In response to the Gulf of Tonkin Incident when the destroyers USS Maddox and USS Turner Joy of the United States Navy engaged North Vietnamese ships, sustaining light damage[1] as they gathered electronic intelligence while in the international waters of the Gulf of Tonkin, U.S.President Lyndon B. Johnson ordered Operation "Pierce Arrow" which was conducted on 5 August 1964.[2]
The operation consisted of 64 strike sorties of aircraft from the aircraft carriers USS Ticonderoga and USS Constellation against the torpedo boat bases of Hon Gai, Loc Chao, Quang Khe, and Phuc Loi, and the oil storage depot at Vinh. The U.S. lost two aircraft to anti-aircraft fire, with one pilot killed, Lieutenant Richard Sather. Another, Lt. (jg) Everett Alvarez Jr.[3] an A-4 Skyhawk pilot, became the first U.S. Navy Prisoner of War in Vietnam.[4]
Pilots estimated that the Vinh raid destroyed 10 percent of North Vietnam's entire petroleum storage, together with the destruction of or damage to 29 P-4 torpedo boats or gunboats.[5]
This was the start of U.S. air operations over North Vietnam and Southeast Asia, attempting to destroy the infrastructure, war material, and military units needed by North Vietnam to prosecute the guerrilla war in the South. The air operations following Pierce Arrow would swell so that by war's end, the United States bombing campaign was the longest and heaviest in history. The 7,662,000 tons of bombs dropped in Southeast Asia during the Vietnam War nearly quadrupled the 2,150,000 tons the U. S. had dropped during World War II.[6]
Footnotes
- ↑ Tim Weiner, Legacy of Ashes: The History of the CIA (New York: Doubleday, 2007), p. 241.
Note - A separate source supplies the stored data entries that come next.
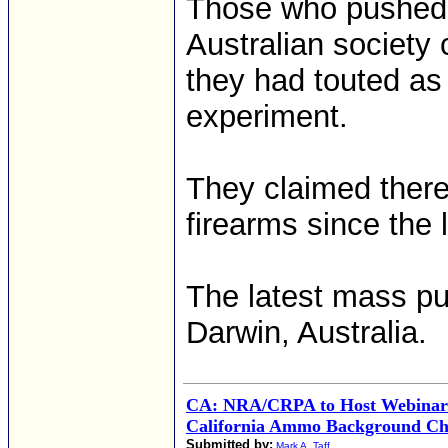
Those who pushed f
Australian society
they had touted as 
experiment.
They claimed ther
firearms since the
The latest mass pu
Darwin, Australia.
CA: NRA/CRPA to Host Webina
California Ammo Background Ch
Submitted by:
Mark A. Taff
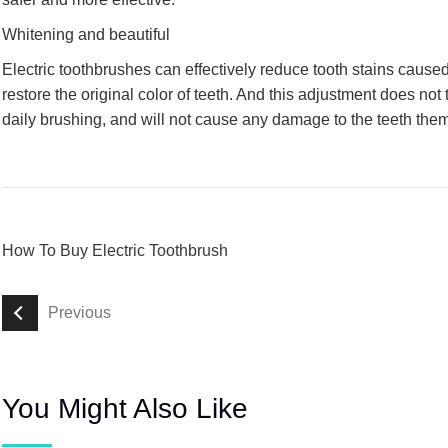
Whitening and beautiful
Electric toothbrushes can effectively reduce tooth stains caused
restore the original color of teeth. And this adjustment does not 
daily brushing, and will not cause any damage to the teeth the
How To Buy Electric Toothbrush
Previous
You Might Also Like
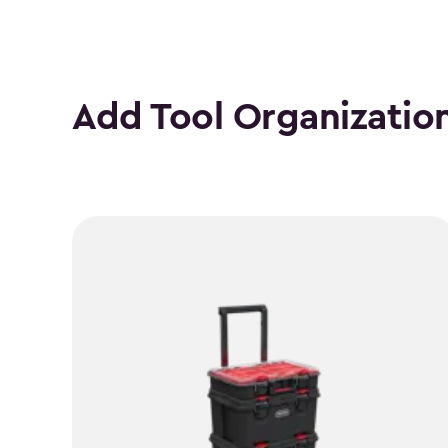
Add Tool Organizatio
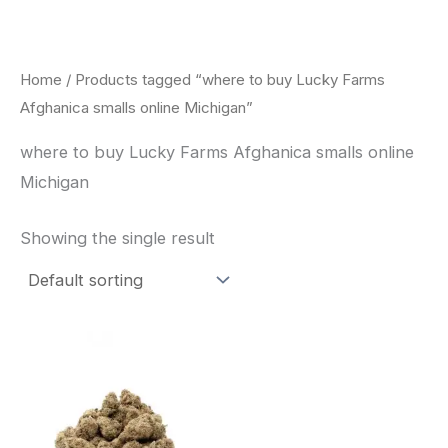
Skip
to
content
Home
/ Products tagged “where to buy Lucky Farms
Afghanica smalls online Michigan”
where to buy Lucky Farms Afghanica smalls online
Michigan
Showing the single result
This
product
has
multiple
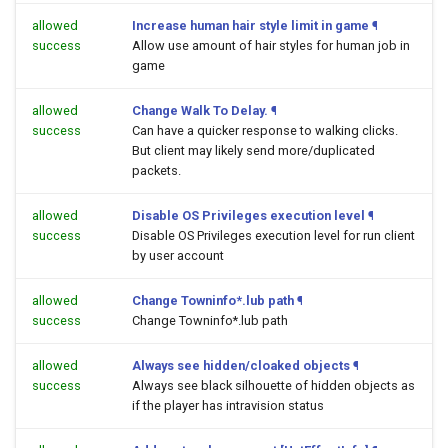
allowed
Increase human hair style limit in game
¶
success
Allow use amount of hair styles for human job in
game
allowed
Change Walk To Delay.
¶
success
Can have a quicker response to walking clicks.
But client may likely send more/duplicated
packets.
allowed
Disable OS Privileges execution level
¶
success
Disable OS Privileges execution level for run client
by user account
allowed
Change Towninfo*.lub path
¶
success
Change Towninfo*.lub path
allowed
Always see hidden/cloaked objects
¶
success
Always see black silhouette of hidden objects as
if the player has intravision status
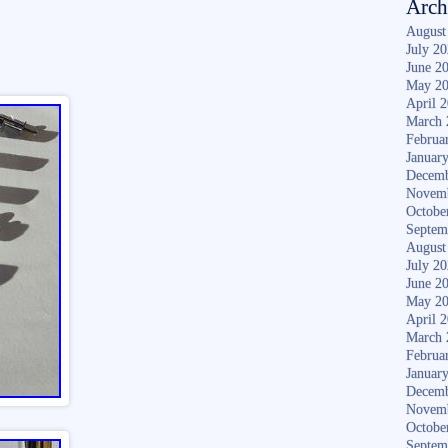
Arch
August
July 2
June 2
May 2
April 
March 
Februa
Januar
Decemb
Novem
Octobe
Septem
August
July 2
June 2
May 2
April 
March 
Februa
Januar
Decemb
Novem
Octobe
Septem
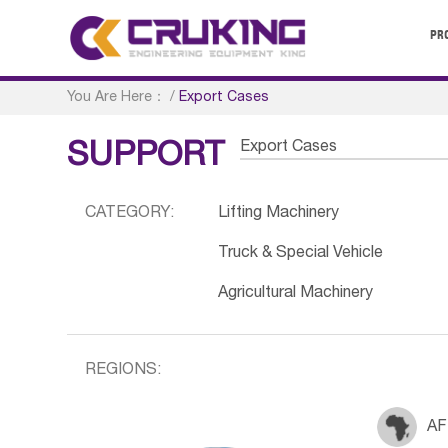
PR
You Are Here：
/
Export Cases
Export Cases
SUPPORT
CATEGORY:
Lifting Machinery
Truck & Special Vehicle
Agricultural Machinery
REGIONS:
AF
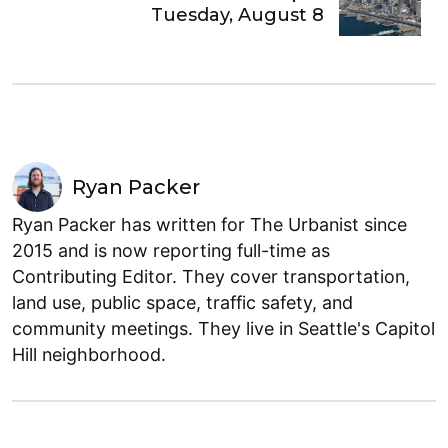
Tuesday, August 8
Ryan Packer
Ryan Packer has written for The Urbanist since
2015 and is now reporting full-time as
Contributing Editor. They cover transportation,
land use, public space, traffic safety, and
community meetings. They live in Seattle's Capitol
Hill neighborhood.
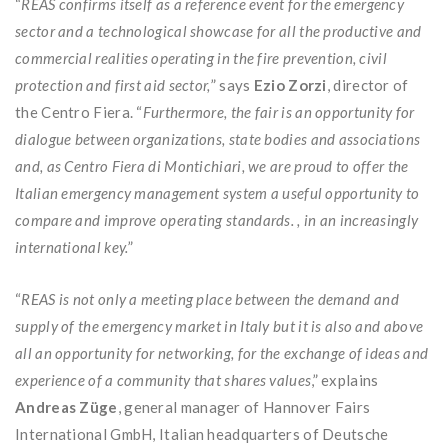
“
REAS confirms itself as a reference event for the emergency
sector and a technological showcase for all the productive and
commercial realities operating in the fire prevention, civil
protection and first aid sector,
” says
Ezio Zorzi
, director of
the Centro Fiera. “
Furthermore, the fair is an opportunity for
dialogue between organizations, state bodies and associations
and, as Centro Fiera di Montichiari, we are proud to offer the
Italian emergency management system a useful opportunity to
compare and improve operating standards. , in an increasingly
international key.
”
“
REAS is not only a meeting place between the demand and
supply of the emergency market in Italy but it is also and above
all an opportunity for networking, for the exchange of ideas and
experience of a community that shares values
,” explains
Andreas Züge
, general manager of Hannover Fairs
International GmbH, Italian headquarters of Deutsche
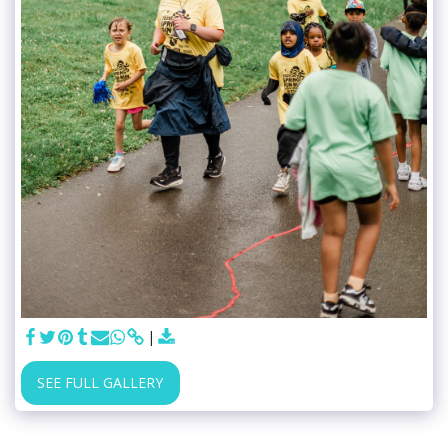
SEE FULL GALLERY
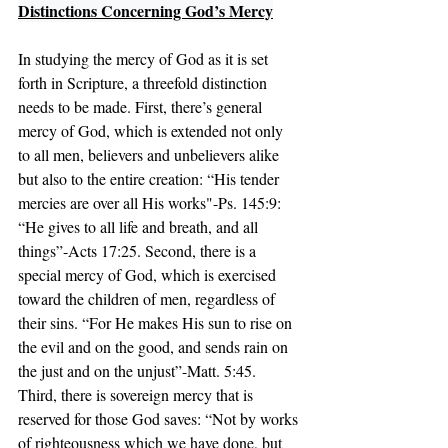
Distinctions Concerning God’s Mercy
In studying the mercy of God as it is set 
forth in Scripture, a threefold distinction 
needs to be made. First, there’s general 
mercy of God, which is extended not only 
to all men, believers and unbelievers alike 
but also to the entire creation: “His tender 
mercies are over all His works"-Ps. 145:9: 
“He gives to all life and breath, and all 
things”-Acts 17:25. Second, there is a 
special mercy of God, which is exercised 
toward the children of men, regardless of 
their sins. “For He makes His sun to rise on 
the evil and on the good, and sends rain on 
the just and on the unjust”-Matt. 5:45. 
Third, there is sovereign mercy that is 
reserved for those God saves: “Not by works 
of righteousness which we have done, but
- ↑ Robert Bruce Frankum, Like Rolling Thunder: The Air War in Vietnam, 1964-1975. Rowland & Littlefield, 2005), p. 15.
- ↑ Interview with Everett Alvarez, 1981
- ↑ Michael Clodfelter, Vietnam in Military Statistics: A History of the Indochina Wars, 1792-1991 (Jefferson, NC & London: McFarland & Company, Inc., 1995), p. 56.
- ↑ Michael Clodfelter, Vietnam in Military Statistics: A History of the Indochina Wars, 1792-1991 (Jefferson, NC & London: McFarland & Company, Inc., 1995), pp. 56-57.
- ↑ Michael Clodfelter, Vietnam in Military Statistics: A History of the Indochina Wars, 1792-1991 (Jefferson, NC & London: McFarland & Company, Inc., 1995), p. 225.